Provided records:

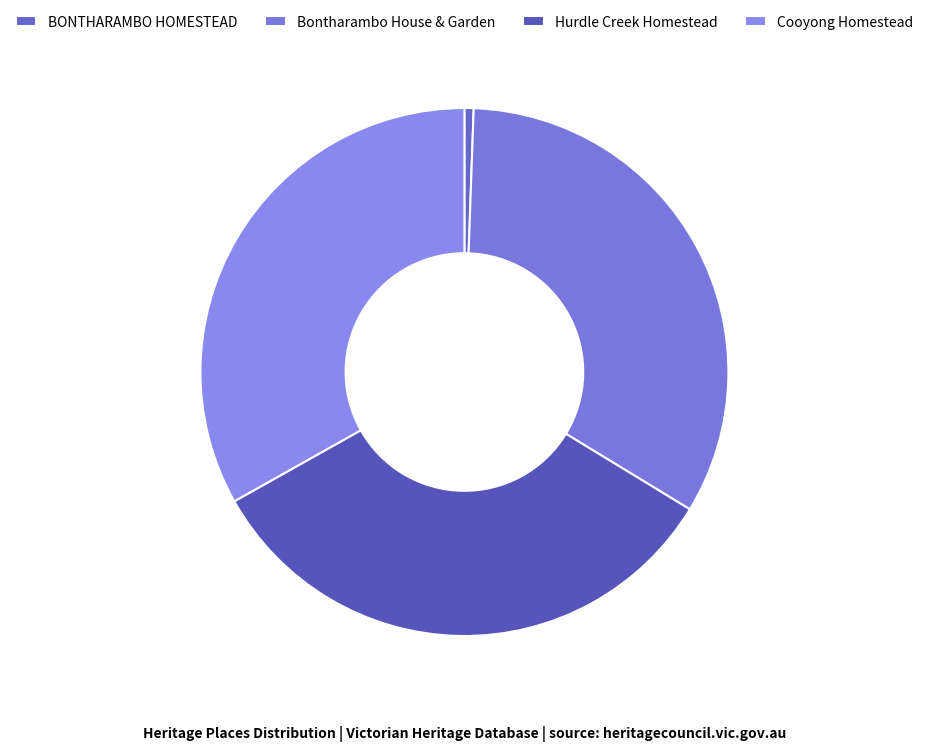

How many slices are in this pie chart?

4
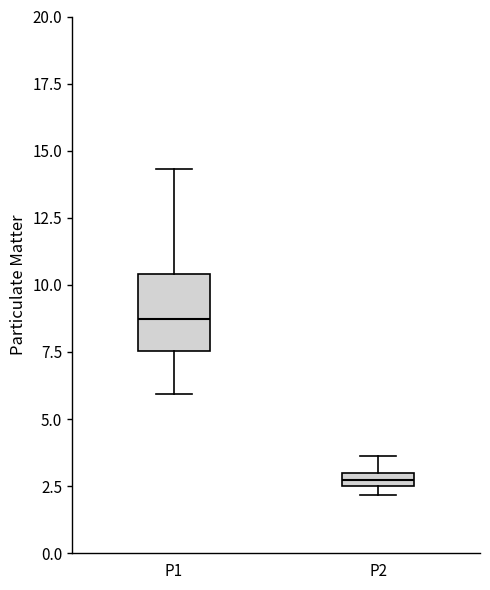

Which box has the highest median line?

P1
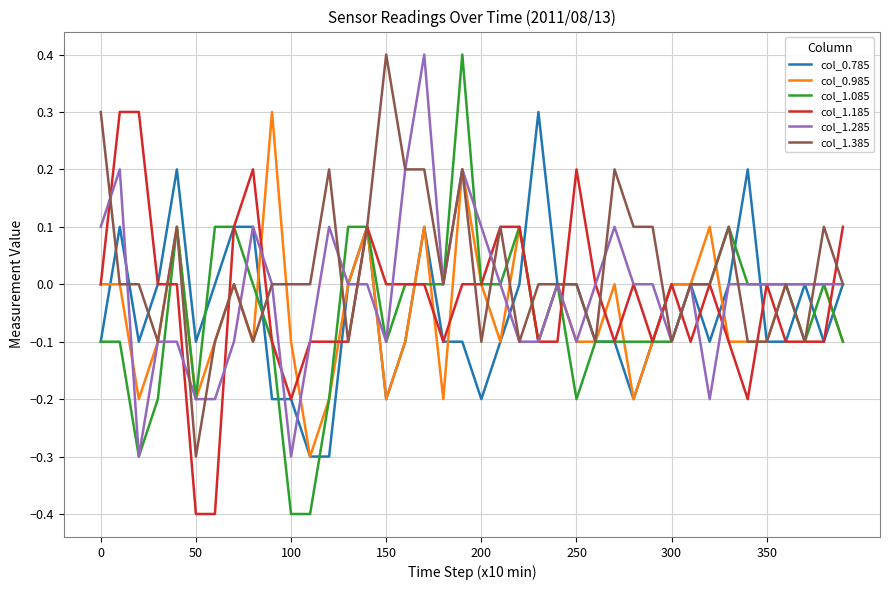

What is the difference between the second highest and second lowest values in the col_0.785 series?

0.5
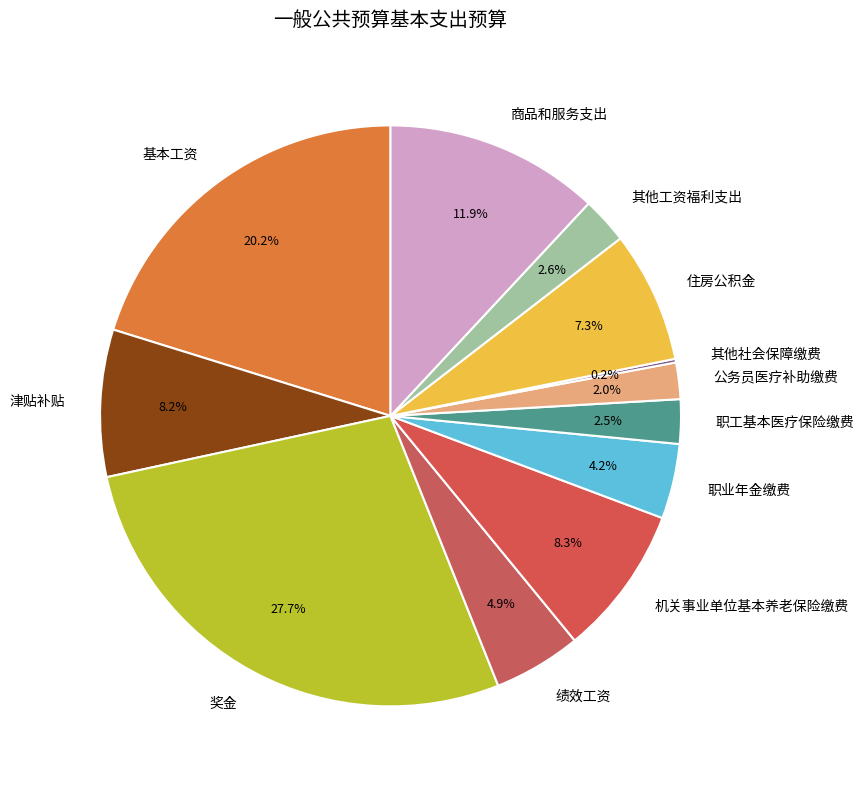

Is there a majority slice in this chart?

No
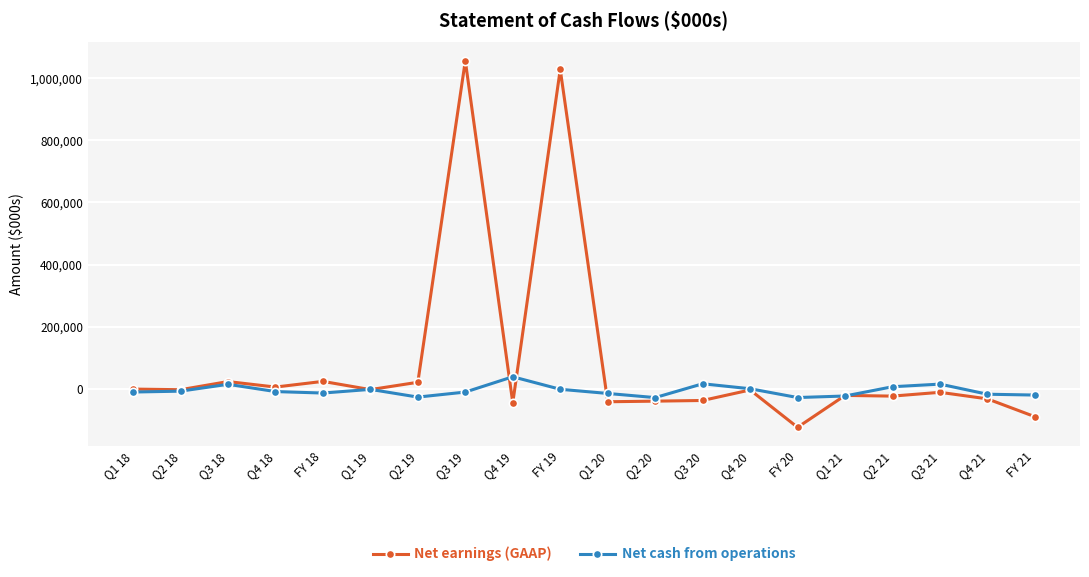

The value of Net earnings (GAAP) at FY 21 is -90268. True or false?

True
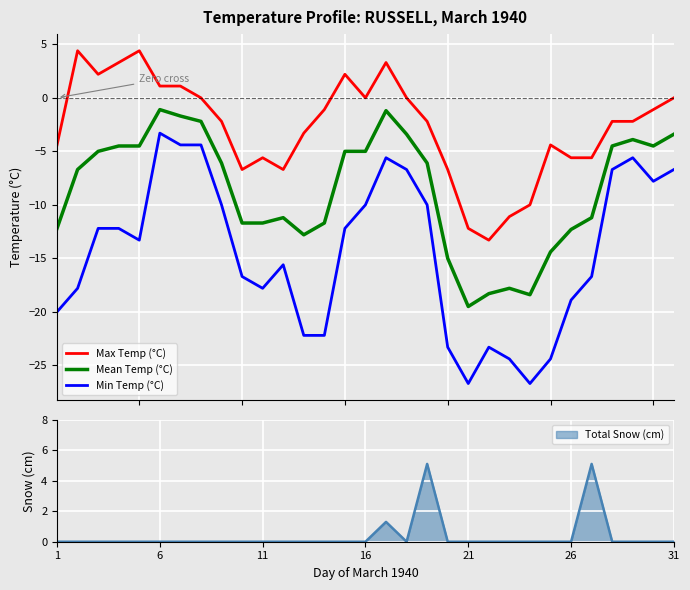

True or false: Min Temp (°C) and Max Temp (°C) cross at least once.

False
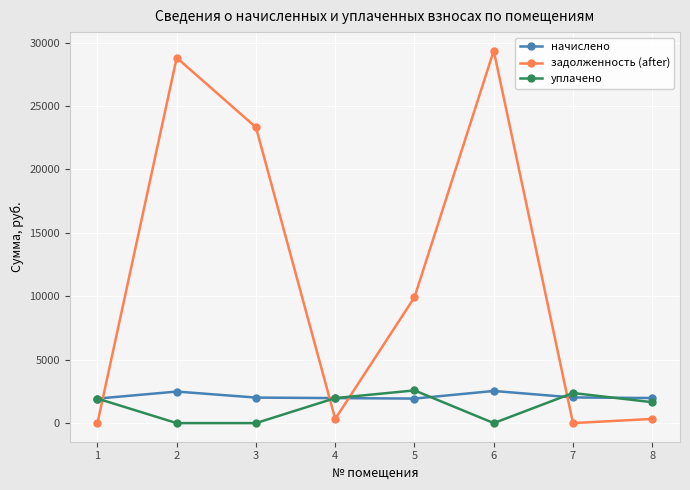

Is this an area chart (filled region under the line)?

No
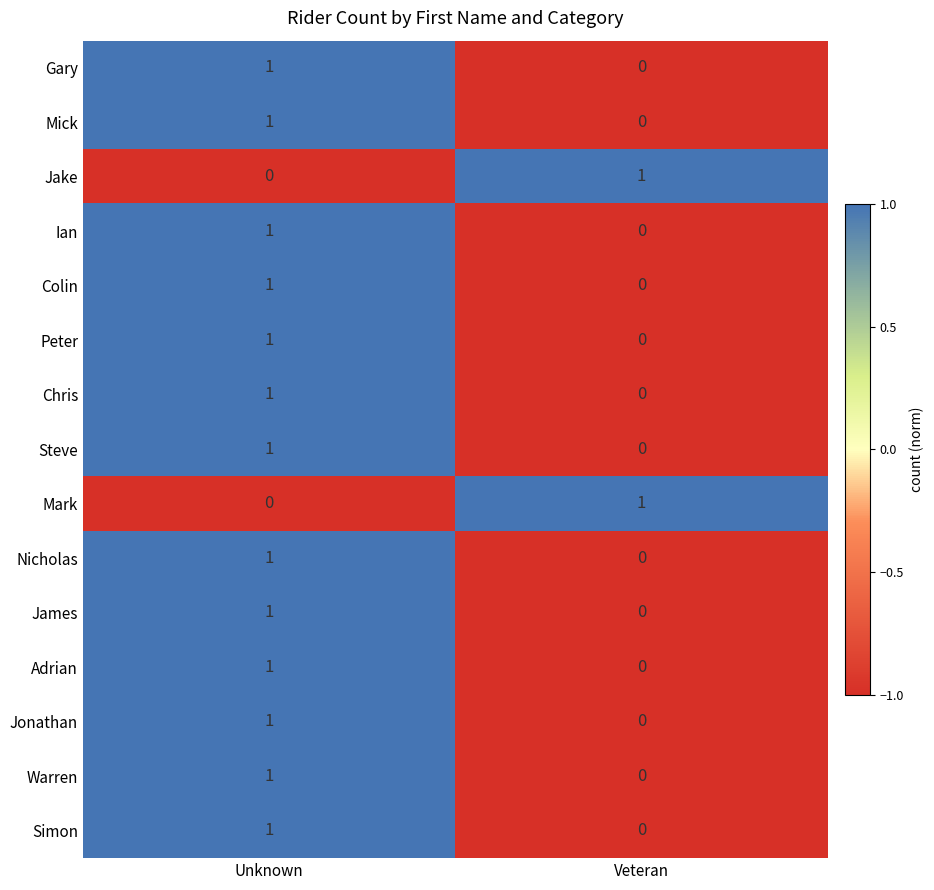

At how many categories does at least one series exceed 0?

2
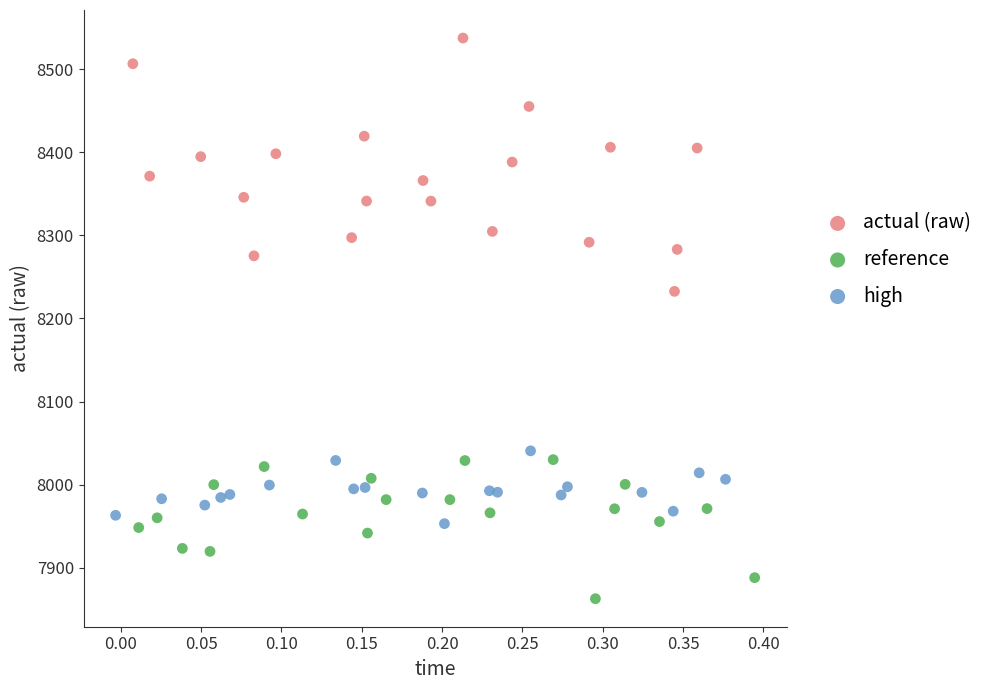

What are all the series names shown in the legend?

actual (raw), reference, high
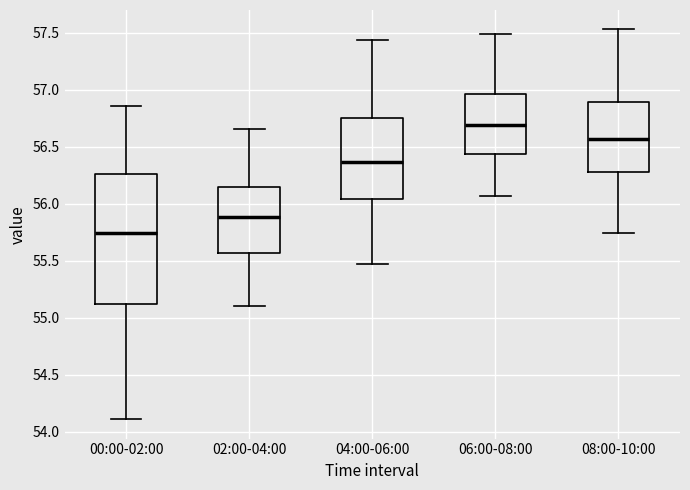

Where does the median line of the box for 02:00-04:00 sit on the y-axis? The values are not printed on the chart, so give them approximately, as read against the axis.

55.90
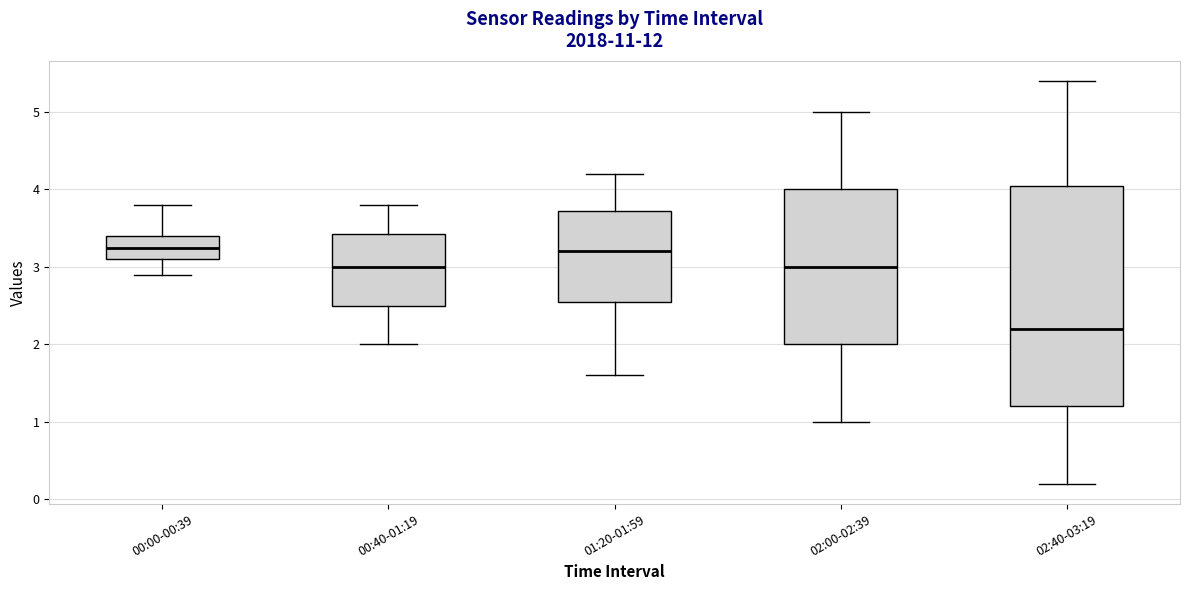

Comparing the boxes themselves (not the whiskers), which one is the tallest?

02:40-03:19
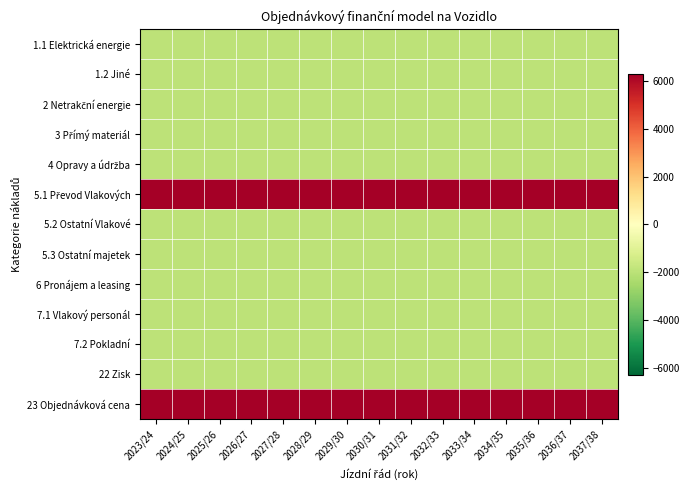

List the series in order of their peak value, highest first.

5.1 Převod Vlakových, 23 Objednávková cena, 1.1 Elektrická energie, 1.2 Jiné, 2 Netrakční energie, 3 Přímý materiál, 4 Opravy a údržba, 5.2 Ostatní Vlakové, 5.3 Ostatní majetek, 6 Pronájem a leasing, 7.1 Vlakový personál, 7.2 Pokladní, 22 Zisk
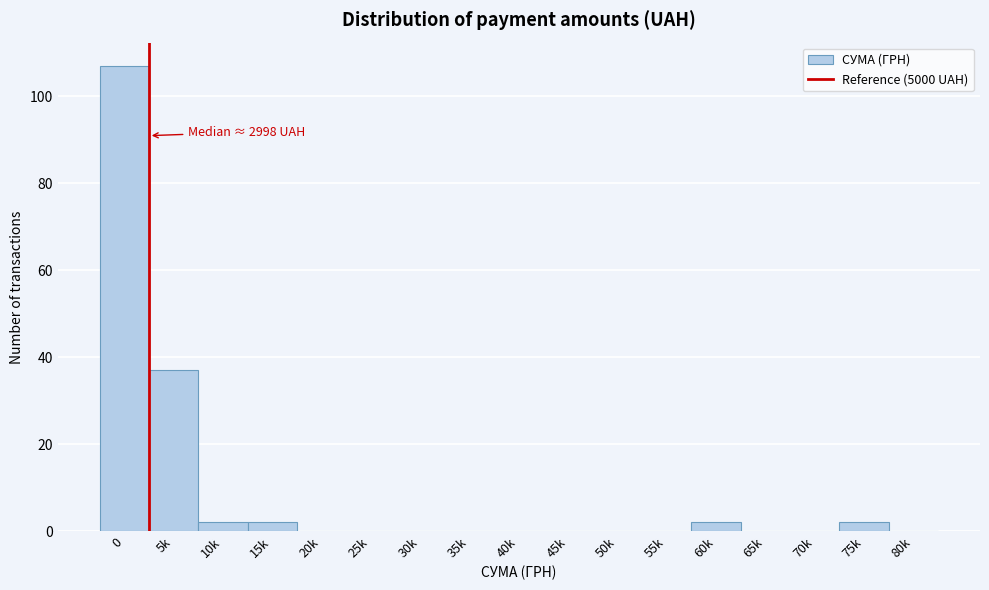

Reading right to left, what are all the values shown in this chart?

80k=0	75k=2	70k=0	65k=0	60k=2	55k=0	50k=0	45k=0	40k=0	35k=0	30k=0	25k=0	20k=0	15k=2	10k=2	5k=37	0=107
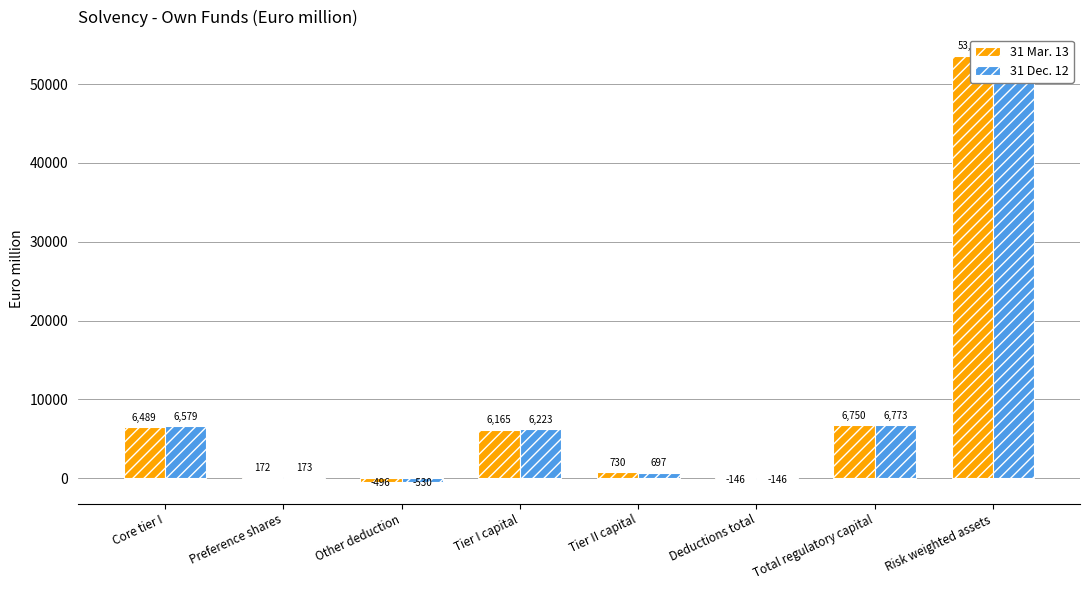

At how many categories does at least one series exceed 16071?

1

Task prompt: Switch every "chart" in the data above to "graph", and give all of the data again with nothing else changed and the pictures left out.

Answer to the exercise:
How many slices are in this pie graph?

4

Which box has the highest median line?

P1

What is the difference between the second highest and second lowest values in the col_0.785 series?

0.5

Is there a majority slice in this graph?

No

The value of Net earnings (GAAP) at FY 21 is -90268. True or false?

True

True or false: Min Temp (°C) and Max Temp (°C) cross at least once.

False

Is this an area graph (filled region under the line)?

No

At how many categories does at least one series exceed 0?

2

What are all the series names shown in the legend?

actual (raw), reference, high

Where does the median line of the box for 02:00-04:00 sit on the y-axis? The values are not printed on the graph, so give them approximately, as read against the axis.

55.90

Comparing the boxes themselves (not the whiskers), which one is the tallest?

02:40-03:19

List the series in order of their peak value, highest first.

5.1 Převod Vlakových, 23 Objednávková cena, 1.1 Elektrická energie, 1.2 Jiné, 2 Netrakční energie, 3 Přímý materiál, 4 Opravy a údržba, 5.2 Ostatní Vlakové, 5.3 Ostatní majetek, 6 Pronájem a leasing, 7.1 Vlakový personál, 7.2 Pokladní, 22 Zisk

Reading right to left, what are all the values shown in this graph?

80k=0	75k=2	70k=0	65k=0	60k=2	55k=0	50k=0	45k=0	40k=0	35k=0	30k=0	25k=0	20k=0	15k=2	10k=2	5k=37	0=107

At how many categories does at least one series exceed 16071?

1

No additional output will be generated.